> Text section:

##########

They started to become reliant on borrowed money. It went fine when things were going well in the economy. But it doesn't look so good when things turn down. Once again, debt is behind the destruction of wealth. Not maybe on the scale of the banking crisis, but the same principle is in play. Fortunately there is probably something to be salvaged from the wreck. There are still car plants, engineers and a skilled pool of workers that can be turned to some good purpose. It will probably turn out to be what you would least expect. But Ford and GM as organisations? They have had a great past but it is hard to see what keeping them alive is achieving.

If I were the next US president I would let them go as quickly as I could. 

Sunday 16 November 2008

Writing a book based on a website

My main blog is Colin's Beauty Pages, a blog devoted to the science of beauty and its practical applications. I want to reproduce some of the key content as an e-book. Having a full time job, a sideline business and a half dozen blogs to maintain I have to work out a way of keeping this project going in very very small chunks. I find I can usually manage to scrape an odd 15 minutes together at some point most days, so ideally I want to be able to fit this project into 15 minute chunks.

##########

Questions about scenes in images

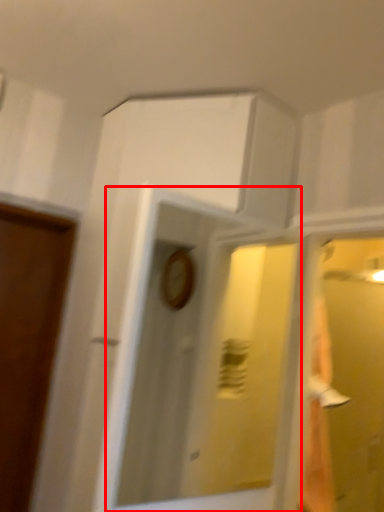
Question: In this image, where is mirror (annotated by the red box) located relative to glass door?

Choices:
 (A) left
 (B) right

Answer: (A)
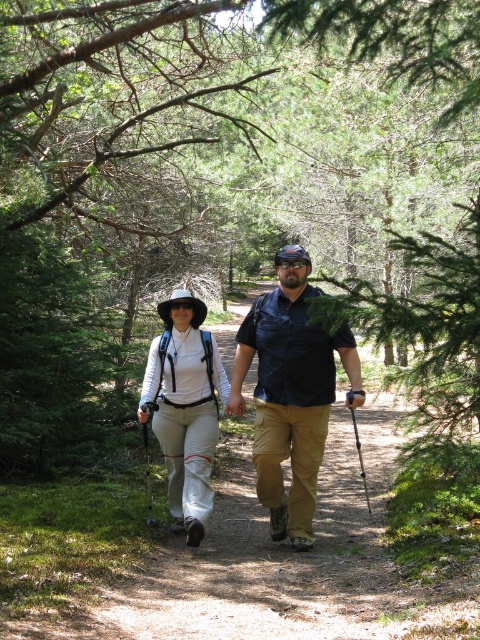
Can you confirm if matte blue shirt at center is positioned to the left of white fabric hat at center?

In fact, matte blue shirt at center is to the right of white fabric hat at center.

What do you see at coordinates (290, 392) in the screenshot? Image resolution: width=480 pixels, height=640 pixels. I see `matte blue shirt at center` at bounding box center [290, 392].

Does point (286, 260) come behind point (191, 451)?

No, (286, 260) is in front of (191, 451).

This screenshot has height=640, width=480. In order to click on matte blue shirt at center in this screenshot , I will do `click(290, 392)`.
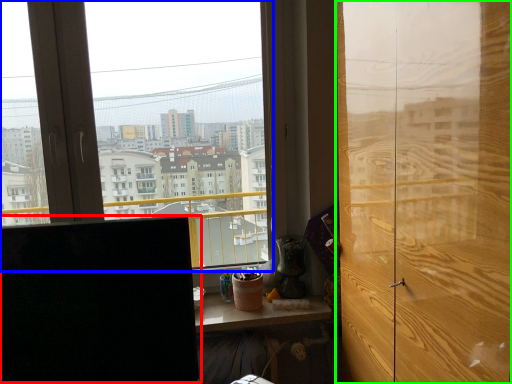
Question: Which object is positioned closest to computer monitor (highlighted by a red box)? Select from window (highlighted by a blue box) and door (highlighted by a green box).

Choices:
 (A) window
 (B) door

Answer: (B)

##########

> Description of the task: Can you continue the blog excerpt from the point where it stops?

> Reply:
I don't know how it would work for other people, but I find that I can often get a blog post done in 15 minutes. Sometimes I bite off more than I can chew, and I have to spread a post over several 15 minute sessions. A 15 minute session to tart up and extend an existing blog post also works well.

So my challenge is to get writing a book into that format. The trick to it seems to be to set things up so you can sit down and start working straight away on what you want to achieve - the organisation has to be pretty fluid. Blogging fits in fine with this because it is so immediate - and a short blog post is worth doing.

Can I make it work for a much bigger project. The key will be getting the organisation right. I will try the following approach.

Set up the chapters on Scribd.

Set up the drafts of the chapter as drafts on Ecto - publish them when they are sort of readable and then transfer to Scribd.

Keep a master file of my progress on this blog. Nobody ever reads this blog so that shouldn't annoy anyone, but if they do I will have links to the Scribd documents to look at if they are interested. I know that statisitically speaking it is unlikely that many people will stumble across this blog as I make no effort whatever to promote it and it doesn't have any keywords. But the fact that someone might look at it is quite a good discipline - it forces me to write in a way that is intelligible, or at least intended to be, for the sake of my theoretical but probably non-existent readers.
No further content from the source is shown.